She's sick. And then, I find out it was cancer, and then I find out the cancer's still there. With my mom, it's never over, right?
Of course not. Because if worrying myself sick for a few months isn't bad enough, adopto-mom drops ANOTHER bomb on me today. Stupid me, I asked if maybe we could call my grandmother, to see if she knew anything.
Adopto-mom reminds me that she moved recently, we don't have her number. But Marilyn must be alive, Jenn would've called if she was dead. In fact, she spoke with Jenn a few months ago, and Jenn said that since she got our of the hospital, she's been 'off'. Adopto-mom explains that that's probably why she hasn't called, and why she didn't send a birthday card.

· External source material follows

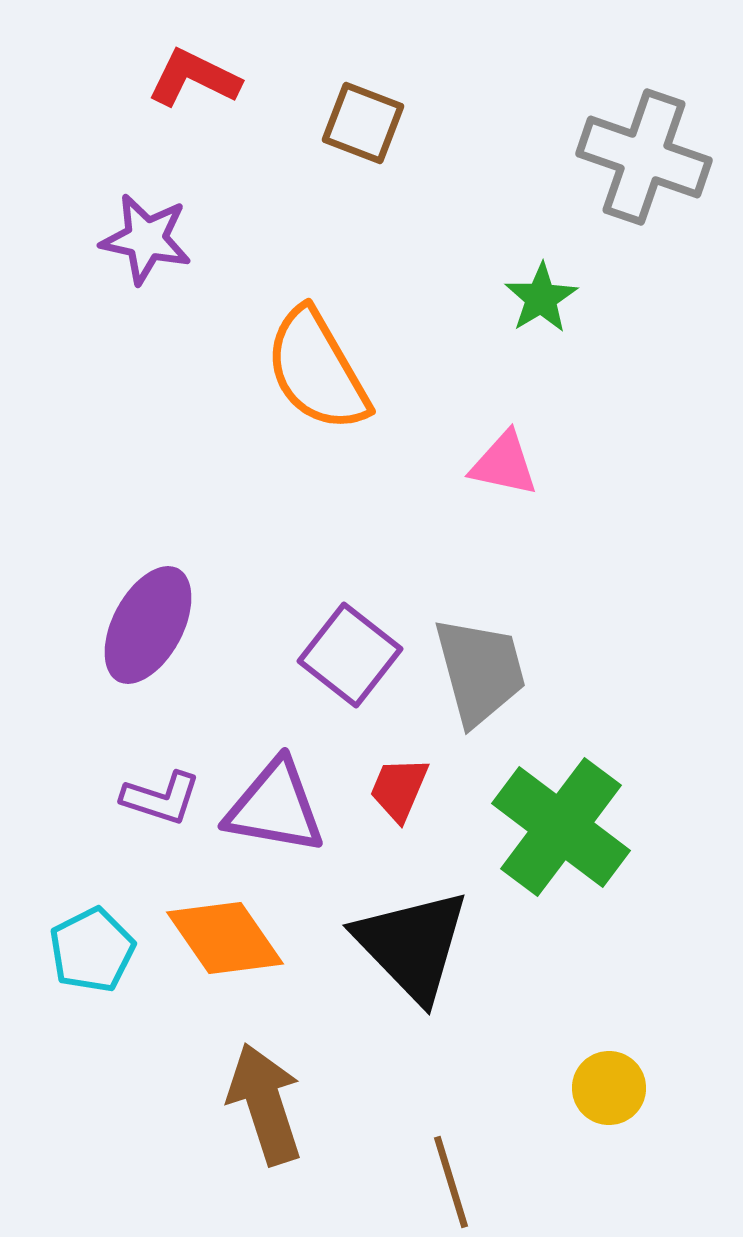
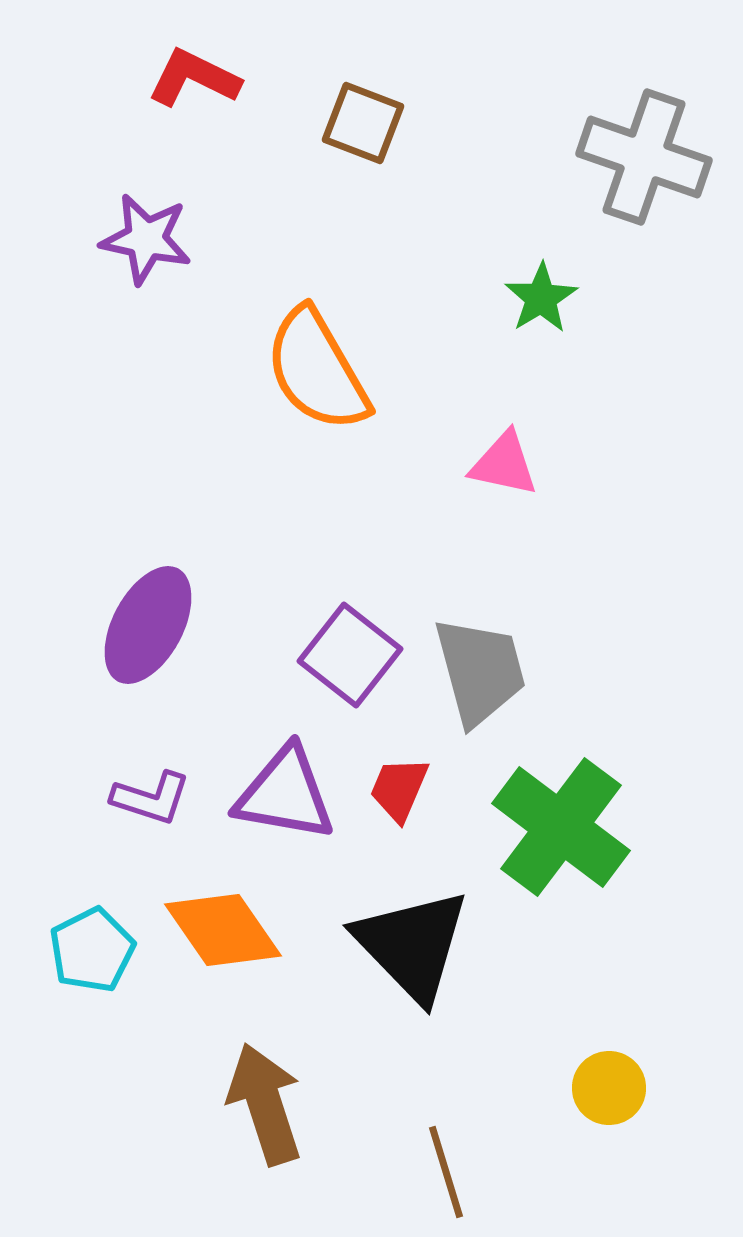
purple L-shape: moved 10 px left
purple triangle: moved 10 px right, 13 px up
orange diamond: moved 2 px left, 8 px up
brown line: moved 5 px left, 10 px up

"off"? Basically, my mom forgot that I exist. Nine months, it's been NINE MONTHS, and she's not sick, she's not hurt, she alive and a little 'off'', just enough to, you know, forget her fourth-born daughter.
It hurts. I don't know why I even care anymore, why I expect enough of her to be constantly dissappointed, but I can hardly breathe. I've accepted that I wasn't important enough to take care of, and not worth the bother of fighting for. But a card, or a phone call? I'm not even worth remembering, now? I wish I didn't know her. What's the point? Fifteen years I've been visiting her off the books, trying to figure out where she fits into my life. And silly me, I can't stop crying, because my mom forgot me.